Hari ini adalah saat yang paling emosional pastinya. Berbagai skenario kami ciptakan agar semua berjalan lancar dan saling enak sama enak.

Skenario ini penting lebih dari sekedar keputusan antara berbohong atau jujur, skenario putih atau hitam hehehe. Hal ini mengingat, sang pengasuh ini terkenal sebagai tukang potong pembicaraan. Bahkan pada beberapa keadaan, apa yang menjadi kesalahannya dalam mengasuh Bintang bisa diputarbalikkan menjadi kesalahan ibunya. Hebat bukan? Ini karena ia tak memberikan kesempatan kami buat bicara. Ketika kita ngasih tahu sesuatu, langsung dipotong, "Mbak, kulo niki mpun anak putu, mpun ngerumat anake wong akeh", blah blah blah.. Terjemahannya kurang lebih, "Mbak, saya ini sudah punya anak cucu, sudah merawat anaknya orang banyak", blah blah nya masih tetap kok terjemahannya :).

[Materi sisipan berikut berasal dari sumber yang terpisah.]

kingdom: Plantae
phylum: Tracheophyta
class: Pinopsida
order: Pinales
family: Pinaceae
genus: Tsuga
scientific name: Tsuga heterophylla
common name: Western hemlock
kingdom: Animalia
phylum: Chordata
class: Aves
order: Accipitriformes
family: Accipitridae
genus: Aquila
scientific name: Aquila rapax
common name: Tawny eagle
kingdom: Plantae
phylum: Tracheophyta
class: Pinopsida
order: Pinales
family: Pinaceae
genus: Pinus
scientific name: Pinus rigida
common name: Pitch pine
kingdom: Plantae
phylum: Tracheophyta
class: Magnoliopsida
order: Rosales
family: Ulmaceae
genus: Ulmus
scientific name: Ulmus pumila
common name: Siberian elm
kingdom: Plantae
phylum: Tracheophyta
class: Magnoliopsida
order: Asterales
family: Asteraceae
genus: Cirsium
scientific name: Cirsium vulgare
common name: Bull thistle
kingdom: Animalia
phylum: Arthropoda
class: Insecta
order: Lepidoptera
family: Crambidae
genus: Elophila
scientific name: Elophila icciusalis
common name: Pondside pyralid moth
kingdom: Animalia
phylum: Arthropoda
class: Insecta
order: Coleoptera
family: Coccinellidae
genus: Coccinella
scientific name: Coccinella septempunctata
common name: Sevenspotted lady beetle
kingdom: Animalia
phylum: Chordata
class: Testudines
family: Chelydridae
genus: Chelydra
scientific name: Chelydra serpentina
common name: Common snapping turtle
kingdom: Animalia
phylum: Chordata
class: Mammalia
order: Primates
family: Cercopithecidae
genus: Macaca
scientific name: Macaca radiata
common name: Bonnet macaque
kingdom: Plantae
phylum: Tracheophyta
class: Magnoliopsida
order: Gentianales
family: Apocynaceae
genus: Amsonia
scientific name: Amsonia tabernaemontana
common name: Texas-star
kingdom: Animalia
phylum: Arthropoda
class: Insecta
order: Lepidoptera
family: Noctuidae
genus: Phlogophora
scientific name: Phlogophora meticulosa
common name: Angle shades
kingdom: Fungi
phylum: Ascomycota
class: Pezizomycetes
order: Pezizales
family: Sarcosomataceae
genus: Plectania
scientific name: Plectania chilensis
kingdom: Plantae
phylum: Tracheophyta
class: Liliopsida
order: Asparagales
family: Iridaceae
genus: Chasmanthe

Ketika kita menasehati soal makannya Bintang, dengan sigap dia balik menasehati kami untuk telaten dalam menyuapi anak, dan sebagainya.

Skenario yang kami pilih adalah ada seorang saudara yang bersedia bantu di rumah dan mengasuh Bintang.

Kami datang di halaman rumah dengan membawa bingkisan dan menyiapkan uang gaji penutup yang sudah kami lebihkan. Begitu ibunya Bintang bilang, "Bu, mbenjing Bintang mpun mboten ten mriki...(Bu, besok Bintang sudah tidak di sini...)", langsung dipotong dan disuguhi banyak kata. Awalnya bilang tidak apa-apa, bercerita banyak tentang "Meksipun saya dibilang macam-macam...blah blah.. (sudah ditranslate dari bahasa aslinya hehe)", sampai pada ia bilang bahwa Bintang adalah titisan anaknya yang meninggal dunia. Hem, serem bukan?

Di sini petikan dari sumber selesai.